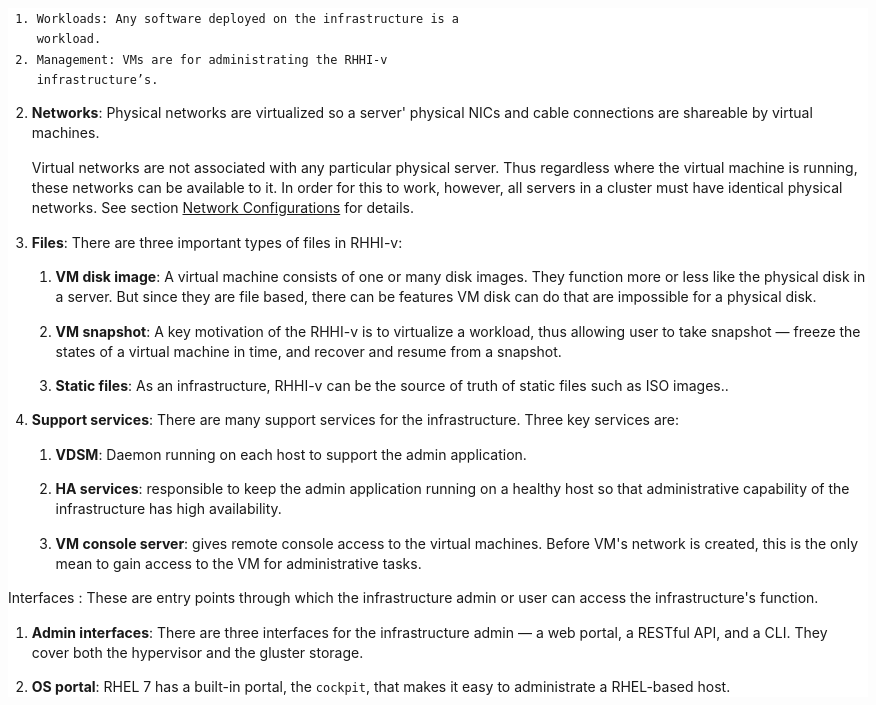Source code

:      1. Workloads: Any software deployed on the infrastructure is a
        workload.
     2. Management: VMs are for administrating the RHHI-v
        infrastructure’s.

  2. **Networks**: Physical networks are virtualized so a server'
     physical NICs and cable connections are shareable by virtual
     machines.

     Virtual networks are not associated with any particular physical
     server. Thus regardless where the virtual machine is running,
     these networks can be available to it. In order for this to
     work, however, all servers in a cluster must have identical
     physical networks. See section [Network
     Configurations](#platform-network) for details.

  3. **Files**: There are three important types of files in RHHI-v:

     1. **VM disk image**: A virtual machine consists of one or many
        disk images. They function more or less like the physical
        disk in a server. But since they are file based, there can be
        features VM disk can do that are impossible for a physical
        disk.

     2. **VM snapshot**: A key motivation of the RHHI-v is to
        virtualize a workload, thus allowing user to take snapshot
        &mdash; freeze the states of a virtual machine in time, and
        recover and resume from a snapshot.

     3. **Static files**: As an infrastructure, RHHI-v can be the
        source of truth of static files such as ISO images..

  4. **Support services**: There are many support services for the
     infrastructure. Three key services are:

     1. **VDSM**: Daemon running on each host to support the admin
        application.

     2. **HA services**: responsible to keep the admin application
        running on a healthy host so that administrative capability
        of the infrastructure has high availability.

     3. **VM console server**: gives remote console access to the virtual
        machines. Before VM's network is created, this is the only
        mean to gain access to the VM for administrative tasks.

Interfaces
: These are entry points through which the infrastructure admin or
  user can access the infrastructure's function.

  1. **Admin interfaces**: There are three interfaces for the
     infrastructure admin &mdash; a web portal, a RESTful API, and a
     CLI. They cover both the hypervisor and the gluster storage.

  2. **OS portal**: RHEL 7 has a built-in portal, the `cockpit`, that
     makes it easy to administrate a RHEL-based host.
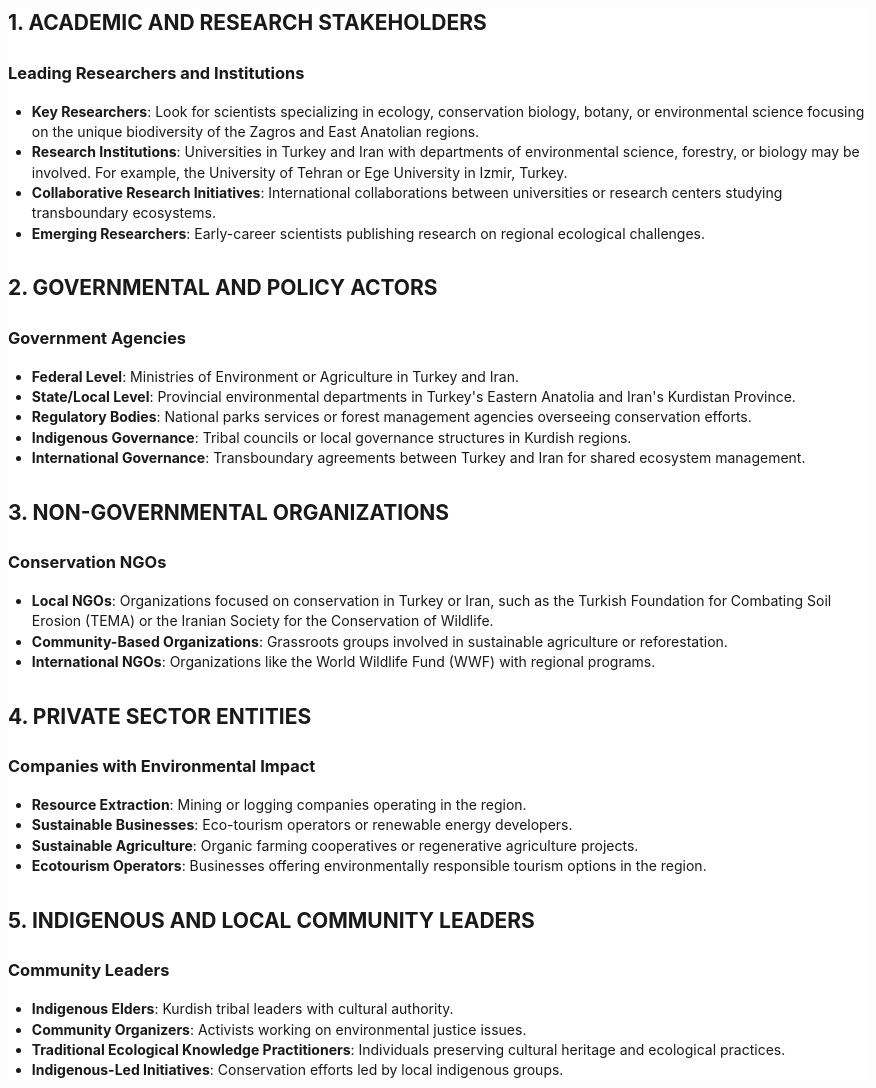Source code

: ## 1. ACADEMIC AND RESEARCH STAKEHOLDERS
### Leading Researchers and Institutions
- **Key Researchers**: Look for scientists specializing in ecology, conservation biology, botany, or environmental science focusing on the unique biodiversity of the Zagros and East Anatolian regions.
- **Research Institutions**: Universities in Turkey and Iran with departments of environmental science, forestry, or biology may be involved. For example, the University of Tehran or Ege University in Izmir, Turkey.
- **Collaborative Research Initiatives**: International collaborations between universities or research centers studying transboundary ecosystems.
- **Emerging Researchers**: Early-career scientists publishing research on regional ecological challenges.

## 2. GOVERNMENTAL AND POLICY ACTORS
### Government Agencies
- **Federal Level**: Ministries of Environment or Agriculture in Turkey and Iran.
- **State/Local Level**: Provincial environmental departments in Turkey's Eastern Anatolia and Iran's Kurdistan Province.
- **Regulatory Bodies**: National parks services or forest management agencies overseeing conservation efforts.
- **Indigenous Governance**: Tribal councils or local governance structures in Kurdish regions.
- **International Governance**: Transboundary agreements between Turkey and Iran for shared ecosystem management.

## 3. NON-GOVERNMENTAL ORGANIZATIONS
### Conservation NGOs
- **Local NGOs**: Organizations focused on conservation in Turkey or Iran, such as the Turkish Foundation for Combating Soil Erosion (TEMA) or the Iranian Society for the Conservation of Wildlife.
- **Community-Based Organizations**: Grassroots groups involved in sustainable agriculture or reforestation.
- **International NGOs**: Organizations like the World Wildlife Fund (WWF) with regional programs.

## 4. PRIVATE SECTOR ENTITIES
### Companies with Environmental Impact
- **Resource Extraction**: Mining or logging companies operating in the region.
- **Sustainable Businesses**: Eco-tourism operators or renewable energy developers.
- **Sustainable Agriculture**: Organic farming cooperatives or regenerative agriculture projects.
- **Ecotourism Operators**: Businesses offering environmentally responsible tourism options in the region.

## 5. INDIGENOUS AND LOCAL COMMUNITY LEADERS
### Community Leaders
- **Indigenous Elders**: Kurdish tribal leaders with cultural authority.
- **Community Organizers**: Activists working on environmental justice issues.
- **Traditional Ecological Knowledge Practitioners**: Individuals preserving cultural heritage and ecological practices.
- **Indigenous-Led Initiatives**: Conservation efforts led by local indigenous groups.
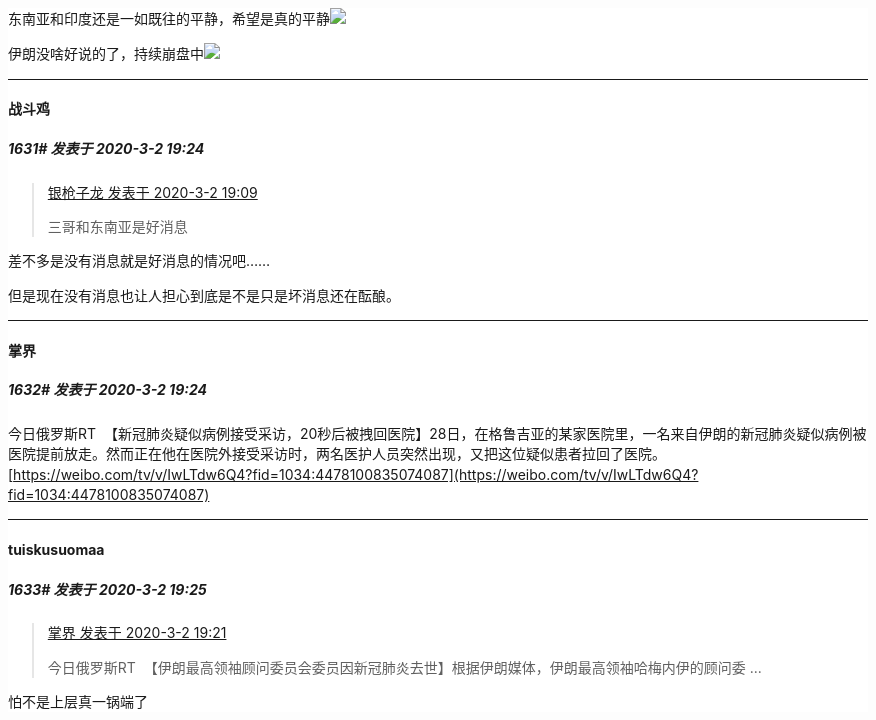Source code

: 东南亚和印度还是一如既往的平静，希望是真的平静<img src="https://static.saraba1st.com/image/smiley/face2017/068.png" referrerpolicy="no-referrer">


伊朗没啥好说的了，持续崩盘中<img src="https://static.saraba1st.com/image/smiley/face2017/004.gif" referrerpolicy="no-referrer">







-----

####  战斗鸡  
##### 1631#       发表于 2020-3-2 19:24



<blockquote><a href="httphttps://bbs.saraba1st.com/2b/forum.php?mod=redirect&amp;goto=findpost&amp;pid=46594127&amp;ptid=1916532" target="_blank">银枪子龙 发表于 2020-3-2 19:09</a>

三哥和东南亚是好消息</blockquote>
差不多是没有消息就是好消息的情况吧……


但是现在没有消息也让人担心到底是不是只是坏消息还在酝酿。







-----

####  掌界  
##### 1632#       发表于 2020-3-2 19:24




今日俄罗斯RT  【新冠肺炎疑似病例接受采访，20秒后被拽回医院】28日，在格鲁吉亚的某家医院里，一名来自伊朗的新冠肺炎疑似病例被医院提前放走。然而正在他在医院外接受采访时，两名医护人员突然出现，又把这位疑似患者拉回了医院。
[https://weibo.com/tv/v/IwLTdw6Q4?fid=1034:4478100835074087](https://weibo.com/tv/v/IwLTdw6Q4?fid=1034:4478100835074087)







-----

####  tuiskusuomaa  
##### 1633#       发表于 2020-3-2 19:25



<blockquote><a href="httphttps://bbs.saraba1st.com/2b/forum.php?mod=redirect&amp;goto=findpost&amp;pid=46594282&amp;ptid=1916532" target="_blank">掌界 发表于 2020-3-2 19:21</a>

今日俄罗斯RT  【伊朗最高领袖顾问委员会委员因新冠肺炎去世】根据伊朗媒体，伊朗最高领袖哈梅内伊的顾问委 ...</blockquote>
怕不是上层真一锅端了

### Required work
In the lines above, locate the string "cultural". Copy every line where it occurs.

### Expected answer
- **Indigenous Elders**: Kurdish tribal leaders with cultural authority.
- **Traditional Ecological Knowledge Practitioners**: Individuals preserving cultural heritage and ecological practices.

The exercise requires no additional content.